## Work instruction
Starting at the line below holding "ring dip: (342, 288)" and stopping at the line holding "pinky tip: (300, 349)", print every line exactly, both ends included, and leave the rest out.

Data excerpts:
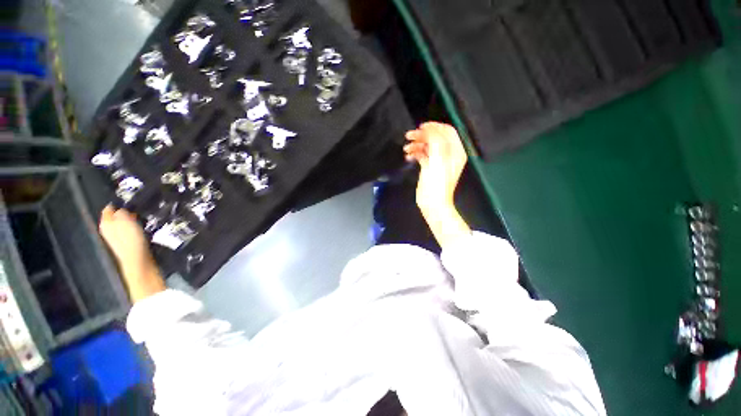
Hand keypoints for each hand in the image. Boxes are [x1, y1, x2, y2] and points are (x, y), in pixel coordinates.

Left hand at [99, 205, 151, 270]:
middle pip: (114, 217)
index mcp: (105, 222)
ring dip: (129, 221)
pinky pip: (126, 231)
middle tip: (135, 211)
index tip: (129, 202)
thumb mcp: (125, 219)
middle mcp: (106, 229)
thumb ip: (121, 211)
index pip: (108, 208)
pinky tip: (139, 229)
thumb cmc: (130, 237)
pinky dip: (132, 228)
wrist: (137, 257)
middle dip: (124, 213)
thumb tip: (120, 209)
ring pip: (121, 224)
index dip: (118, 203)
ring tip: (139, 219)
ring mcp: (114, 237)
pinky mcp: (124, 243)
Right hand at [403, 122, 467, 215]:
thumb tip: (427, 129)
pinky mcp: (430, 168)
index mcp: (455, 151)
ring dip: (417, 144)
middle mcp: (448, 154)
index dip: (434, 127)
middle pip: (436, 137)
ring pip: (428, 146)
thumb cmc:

* * *

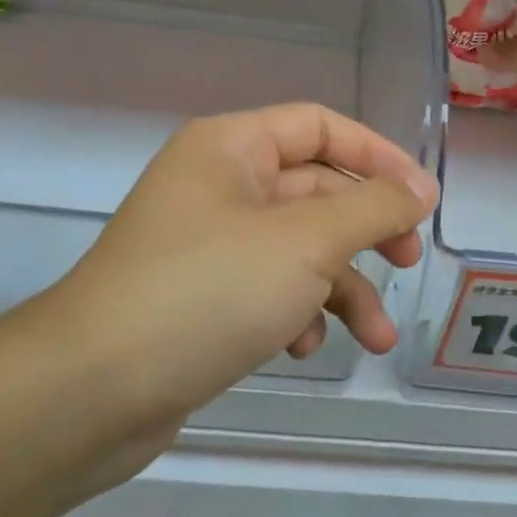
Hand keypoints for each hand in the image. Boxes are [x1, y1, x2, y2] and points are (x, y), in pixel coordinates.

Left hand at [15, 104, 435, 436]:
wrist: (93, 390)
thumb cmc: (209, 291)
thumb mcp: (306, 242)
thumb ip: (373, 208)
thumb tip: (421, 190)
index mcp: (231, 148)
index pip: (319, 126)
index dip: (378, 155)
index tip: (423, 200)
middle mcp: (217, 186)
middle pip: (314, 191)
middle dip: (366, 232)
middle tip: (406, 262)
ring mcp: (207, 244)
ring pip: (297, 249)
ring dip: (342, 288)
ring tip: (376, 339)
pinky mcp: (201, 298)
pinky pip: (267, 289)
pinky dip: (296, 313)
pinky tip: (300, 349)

## Task response
ring dip: (342, 288)
ring tip: (376, 339)
pinky mcp: (201, 298)
pinky pip: (267, 289)
pinky dip: (296, 313)
pinky tip: (300, 349)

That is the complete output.